Aerobic base building & Detraining

  • Creator
  • #29717


    I am asking your feedback about my approach for the next ultra running season.

    As previously described on another topic on this board, I come from a horrible 2019 in terms of racing.
    My best ultra racing season (2018) was the most succesful one but the most destructive as well: compeltely overtrained, injured (ITBS), unhealty (anemia problems and other blood levels issues) and
    oviously with ADS.
    During the first 3/4 of 2019 I kept on trying to get back on track in terms of training without succeeding.
    The injury was still there, whenever I increased the weekly volume I re-started to feel sluggish (blood levels down again), etc.
    Simply put: my body was still trying to recover.

    Few month ago I finally decided to take a real break.
    Vacations done, rested and also start being monitored by my doctor in order to fix all the blood related issues.

    In terms of training I want to start from scratch.
    Let’s say my A and B races will be from spring to summer 2020.
    Peak events: 70-80km 4000-4500m D+.

    My plan now is to gradually start building a strong Aerobic Base: one thing that I never done in 3 years of racing.

    I started 10 weeks ago, building up my fitness with almost Z1 only runs, gradually increasing Elevation gain along with Distance.
    Always with the same pattern: 3 weeks increasing and 1 week -50% to recover.
    Given the fact that we are only in October and I’ve got lots of months ahead, my idea is to emphasize this building phase.
    I think I’m doing pretty well in terms of general fatigue and recovery.

    Now my main doubt: what about detraining? Is this a real risk?
    For sure I’m aware of all the benefits of going slow, but am I wasting time leaving out all the training above AnT?

    Please note that I haven’t been tested, so when I talk about Zones I refer to RPE and HR values that I know from my previous years: basically I never push and run easy most of the time.
    Also, the plan is to but a Lactate meter in order to consistently monitor my progress and avoiding to use the same values from the Lab during the whole season.

    Again: the idea now is to gradually building up volume until I can handle it without flling again in the fatigue > injury trap.
    Also, being so conservative in terms of intensity prevents to trigger ITBS issues: I noticed a few times that if I try to put some hard strides I somehow start to feel a tiny tension down there that needs to be foam rolled out in the eveining.

    Sorry for the lenghty post.
    Your book and this board are GEMS and I would like to have your precious feedback to help me with this fantastic training journey.


Posted In: Mountain Running

  • Inactive
    Anonymous on #29733

    If you are coming back from a long lay off and overtraining and injury the best approach is the one you suggest.
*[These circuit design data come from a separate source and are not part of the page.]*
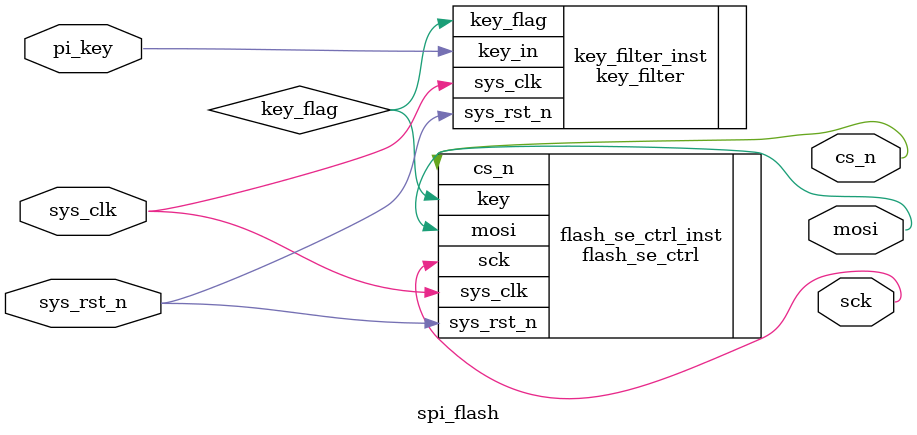
<source format=v>
module  spi_flash
(
    input   wire    sys_clk     ,
    input   wire    sys_rst_n   ,
    input   wire    pi_key      ,
    
    output  wire    sck         ,
    output  wire    cs_n        ,
    output  wire    mosi   


);


wire    key_flag;




flash_se_ctrl   flash_se_ctrl_inst
(
   .sys_clk     (sys_clk  ),
   .sys_rst_n   (sys_rst_n),
   .key         (key_flag ),
 
   .sck         (sck      ),
   .cs_n        (cs_n     ),
   .mosi        (mosi     )

);

key_filter      key_filter_inst

(
    .sys_clk     (sys_clk  ),
    .sys_rst_n   (sys_rst_n),
    .key_in      (pi_key   ),
 
    .key_flag    (key_flag )

);



endmodule
</source>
Months of easy base building below your AeT. I suggest actually testing for this rather than going off RPE. It sounds very much like using RPE let you down in the past. So, what rely on it now?

    Yes, the top end >AnT will not get a training stimulus during this base period but if you read all we have to offer in our book and this site you will see that high intensity training must stand on top of a solid aerobic base. You are fooling yourself if you think you need to keep hitting that system when you are aerobically deficient and coming back from OTS. At the very least this will delay the ADS correction you need and at worst will lead you back to OTS and injury.


    uphill_dhamma on #29881

    Dear Scott,

    getting a feedback from you is really appreciated: thanks.

    Regarding the past: I was basically using a mix of the same values I got from the lab at the beginning of the season and some sort of RPE.
    Anyway I think that one thing that surely contributed to my problems was also a no-sense approach to training: not paying attention to recovery, always pushing and too much too soon.
    I agree with you that beginning to test my self right now (even if we are in the early stages) would be a wise thing to do.
    But most importantly in order to know when it’s time to add intensity (10% test) to a more structured program.